Serrano-Villar, S, Vázquez-Castellanos, JF, Vallejo, A, Latorre, A, Sainz, T, Ferrando-Martínez, S, Rojo, D, Martínez-Botas, J, Del Romero, J, Madrid, N, et al
Mucosal immunology. 2017;(5):1279-1293
Abstract
Altered interactions between the gut mucosa and bacteria during HIV infection seem to contribute to chronic immune dysfunction. A deeper understanding of how nutritional interventions could ameliorate gut dysbiosis is needed. Forty-four subjects, including 12 HIV+ viremic untreated (VU) patients, 23 antiretroviral therapy-treated (ART+) virally suppressed patients (15 immunological responders and 8 non-responders) and 9 HIV- controls (HIV-), were blindly randomized to receive either prebiotics (scGOS/lcFOS/glutamine) or placebo (34/10) over 6 weeks in this pilot study.
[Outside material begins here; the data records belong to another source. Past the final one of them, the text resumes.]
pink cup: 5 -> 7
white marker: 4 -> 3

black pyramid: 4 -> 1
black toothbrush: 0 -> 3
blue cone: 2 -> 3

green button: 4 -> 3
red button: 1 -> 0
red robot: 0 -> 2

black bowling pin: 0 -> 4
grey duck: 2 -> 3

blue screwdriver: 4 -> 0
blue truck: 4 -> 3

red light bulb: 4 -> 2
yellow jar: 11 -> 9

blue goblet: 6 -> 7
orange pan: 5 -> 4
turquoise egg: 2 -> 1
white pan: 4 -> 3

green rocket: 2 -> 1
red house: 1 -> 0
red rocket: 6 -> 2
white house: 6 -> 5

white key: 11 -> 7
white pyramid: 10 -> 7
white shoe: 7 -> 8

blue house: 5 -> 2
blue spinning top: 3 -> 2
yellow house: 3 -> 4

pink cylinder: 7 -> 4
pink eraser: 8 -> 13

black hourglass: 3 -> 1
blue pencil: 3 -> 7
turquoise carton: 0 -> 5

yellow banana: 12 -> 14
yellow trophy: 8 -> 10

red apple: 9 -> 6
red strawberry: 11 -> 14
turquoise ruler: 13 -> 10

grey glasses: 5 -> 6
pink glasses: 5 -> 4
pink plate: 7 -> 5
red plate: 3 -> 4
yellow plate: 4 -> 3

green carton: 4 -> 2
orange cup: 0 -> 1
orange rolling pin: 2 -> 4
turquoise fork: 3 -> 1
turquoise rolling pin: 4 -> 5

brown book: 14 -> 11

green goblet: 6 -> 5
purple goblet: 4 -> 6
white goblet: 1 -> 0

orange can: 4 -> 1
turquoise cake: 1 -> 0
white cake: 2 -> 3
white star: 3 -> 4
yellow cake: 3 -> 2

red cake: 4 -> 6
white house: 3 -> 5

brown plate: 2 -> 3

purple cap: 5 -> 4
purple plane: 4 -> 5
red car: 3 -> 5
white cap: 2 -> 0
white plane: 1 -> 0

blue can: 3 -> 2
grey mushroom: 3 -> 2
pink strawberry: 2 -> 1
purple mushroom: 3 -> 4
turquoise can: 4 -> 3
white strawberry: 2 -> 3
We assessed fecal microbiota composition using deep 16S rRNA gene sequencing and several immunological and genetic markers involved in HIV immunopathogenesis. The short dietary supplementation attenuated HIV-associated dysbiosis, which was most apparent in VU individuals but less so in ART+ subjects, whose gut microbiota was found more resilient. This compositional shift was not observed in the placebo arm. Significantly, declines in indirect markers of bacterial translocation and T-cell activation, improvement of thymic output, and changes in butyrate production were observed. Increases in the abundance of Faecalibacterium and Lachnospira strongly correlated with moderate but significant increases of butyrate production and amelioration of the inflammatory biomarkers soluble CD14 and high-sensitivity C-reactive protein, especially among VU. Hence, the bacterial butyrate synthesis pathway holds promise as a viable target for interventions.